We still have to re-index the data before these new fields are populated, but there's no indexing or querying downtime associated with this method. Thus, it is possible to do this operation on an index that is in use without affecting other users of the index. Note that this might be a nice strategy for staging indexes, but I still recommend avoiding experimenting with production indexes / servers, because there is currently no rollback feature available in Elasticsearch.
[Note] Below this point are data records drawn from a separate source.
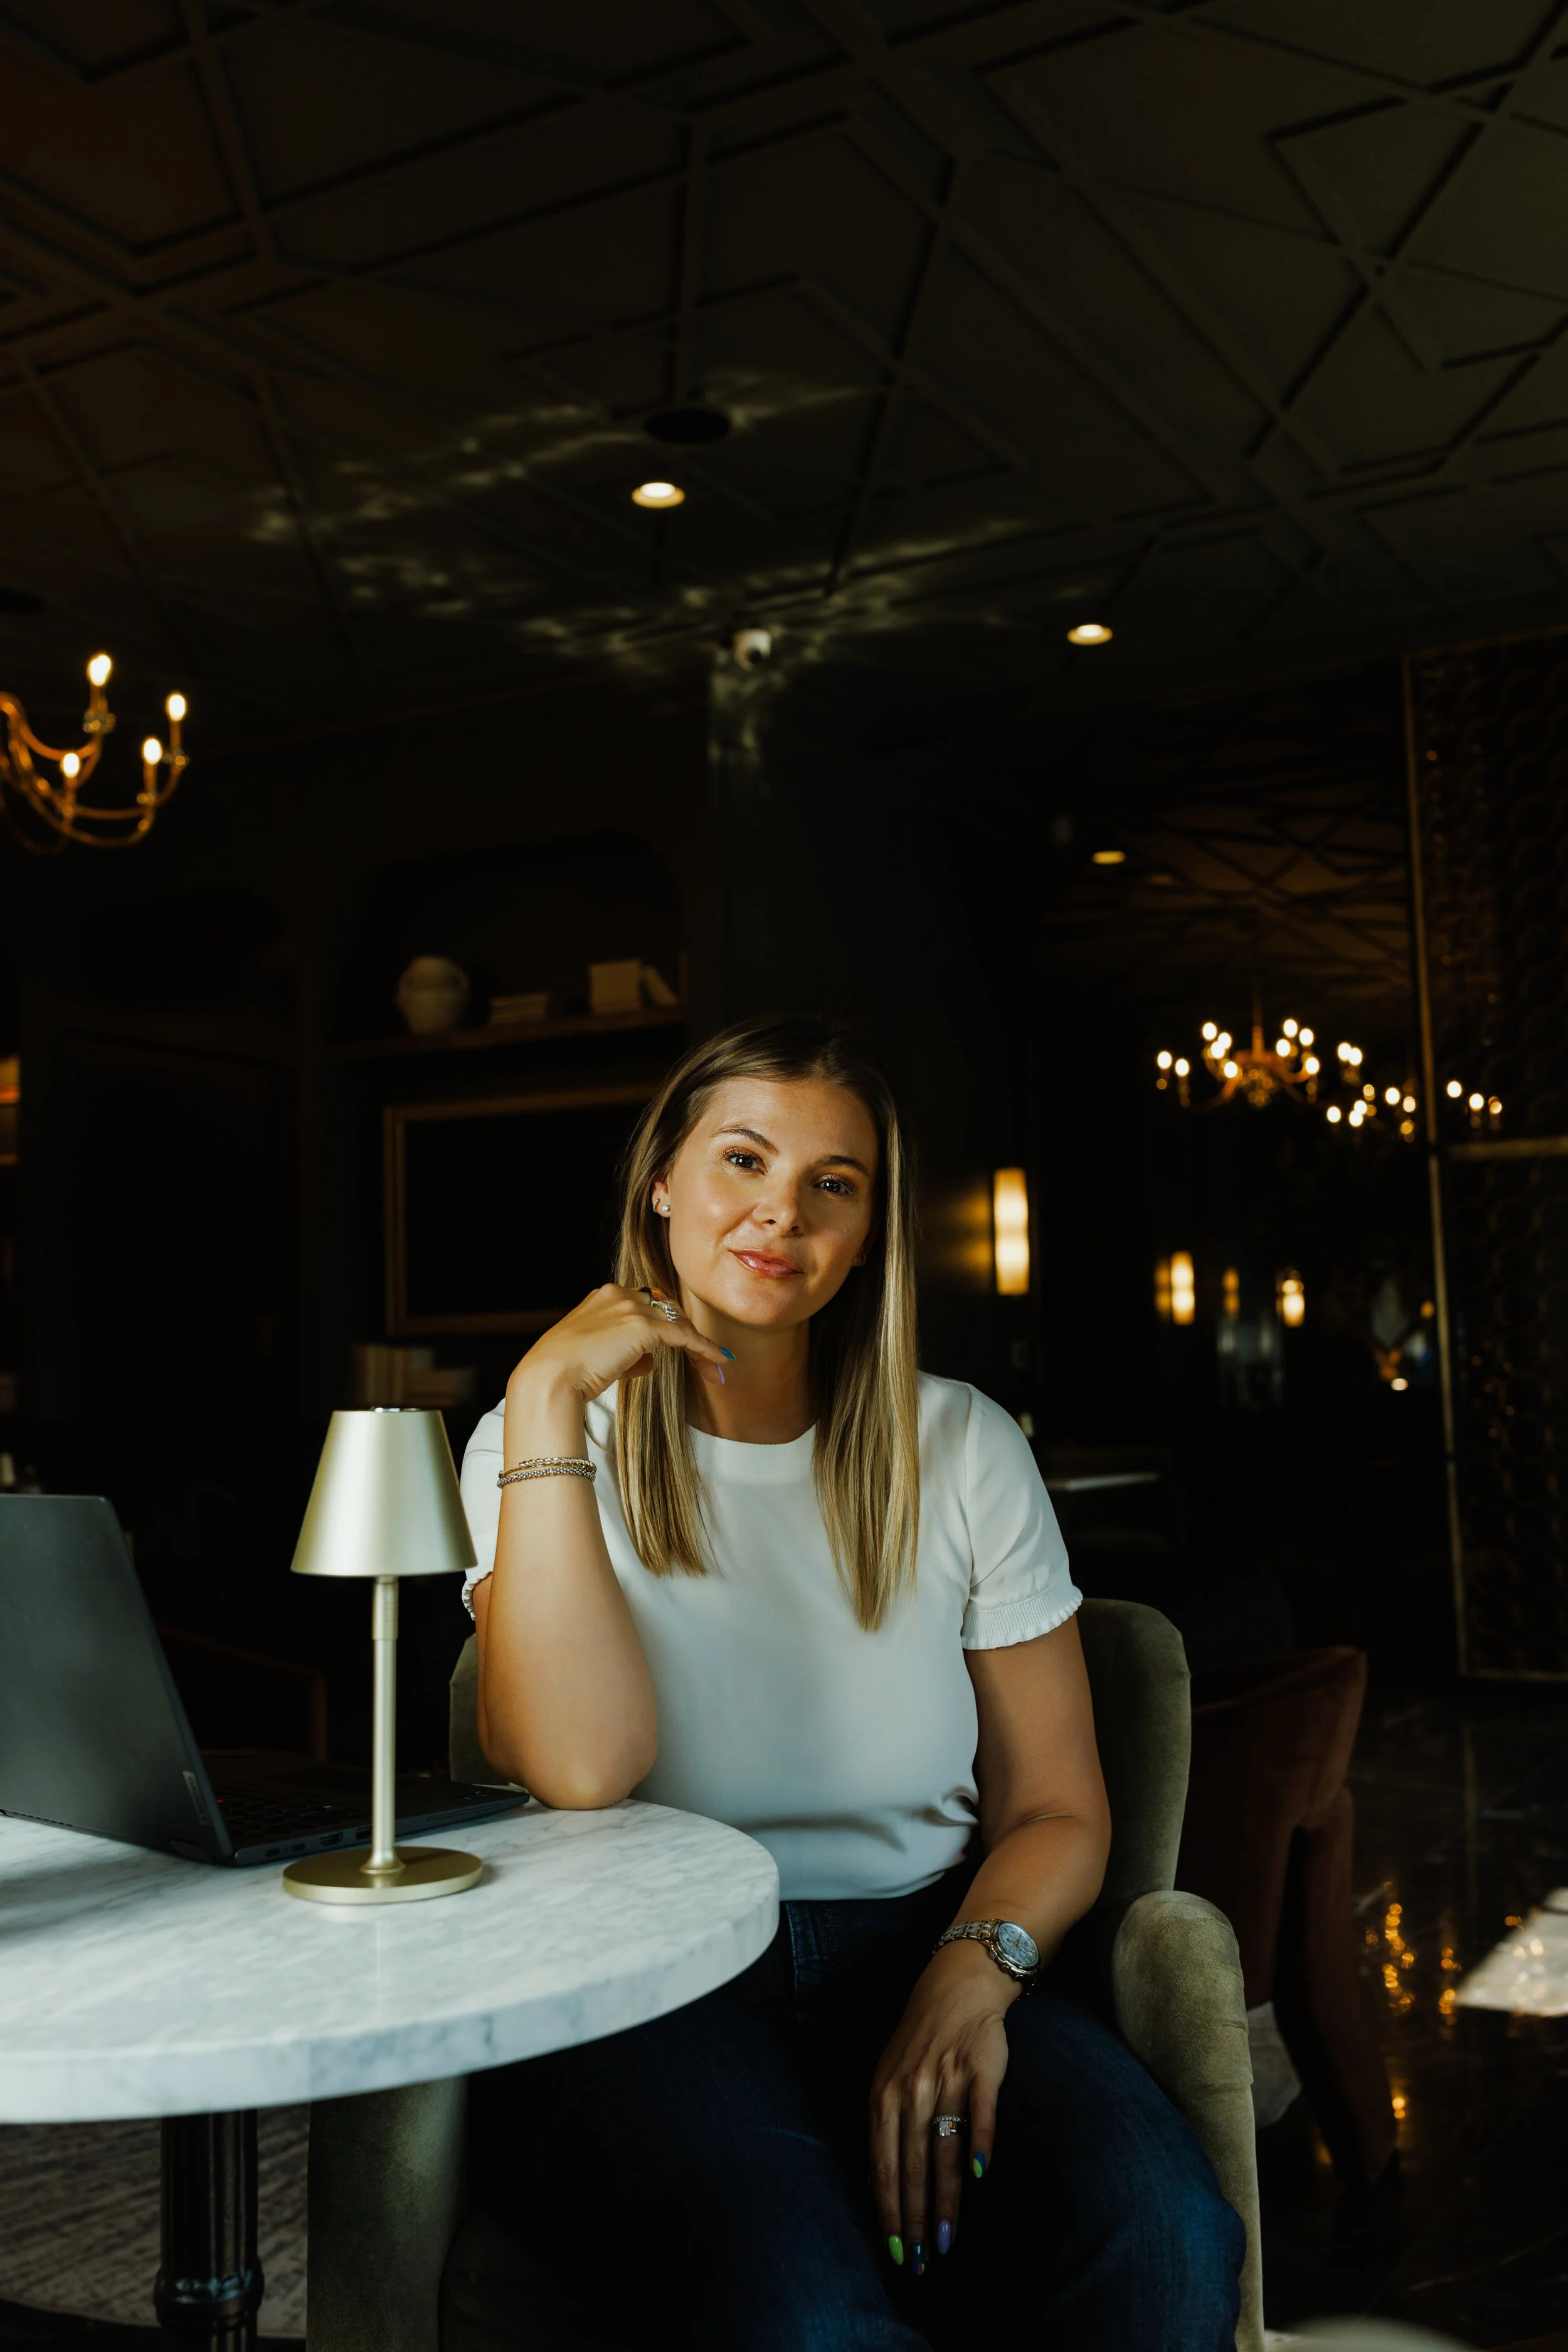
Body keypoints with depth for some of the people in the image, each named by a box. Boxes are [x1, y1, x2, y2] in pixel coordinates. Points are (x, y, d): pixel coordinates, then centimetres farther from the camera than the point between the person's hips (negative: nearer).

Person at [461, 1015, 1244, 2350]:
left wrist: (973, 1972, -14)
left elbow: (1058, 1809, 9)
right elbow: (582, 1767, -16)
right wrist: (548, 1399, -16)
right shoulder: (540, 1445, 3)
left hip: (915, 1955, 3)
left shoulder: (959, 1447, 9)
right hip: (642, 1985, -3)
$ curl ...:9200/names/name/Q3Yj7mofTIW_YZTjW5Hp9w -XPOST -d '{
        "userId": 10,
        "name": {
            "first": "Katherine",
            "last": "Jones"
        },
        "tags": ["trick manager", "restaurant manager"]
    }'
{"ok":true,"_index":"names","_type":"name","_id":"Q3Yj7mofTIW_YZTjW5Hp9w","_version":1}

By faceting of the "virtual" field tags.keyword, we now get our desired results:

$ curl ...:9200/names/name/_search?pretty -XPOST -d '{
    "query": {"match_all": {}},
    "size": 0,
    "facets": {
        "tags": {
            "terms": {"field": "tags.keyword"}
        }
    }
}'
{
  "took" : 2,
  "timed_out" : false,
  "_shards" : {
    "total" : 5,
    "successful" : 5,
    "failed" : 0
  },
  "hits" : {
    "total" : 1,
    "max_score" : 1.0,
    "hits" : [ ]
  },
  "facets" : {
    "tags" : {
      "_type" : "terms",
      "missing" : 0,
      "total" : 2,
      "other" : 0,
      "terms" : [ {
        "term" : "trick manager",
        "count" : 1
      }, {
        "term" : "restaurant manager",
        "count" : 1
      } ]
    }
  }
}

Note that Elasticsearch will consider our new field tags.keyword to be empty until the documents in the index have been re-indexed with the updated mapping, but we do not have to re-index all the documents to test and see if the new field we introduced works as expected.

Ending Remarks

Spending some time figuring out an efficient workflow for working with new or large data sets is likely to save a lot of time over the course of a project. Test mapping changes in small increments, and if possible, without indexing your complete document collection to save time both debugging and indexing.

Using tools to accomplish the above can drastically decrease the time between these iterations and make it easier to experiment with new features.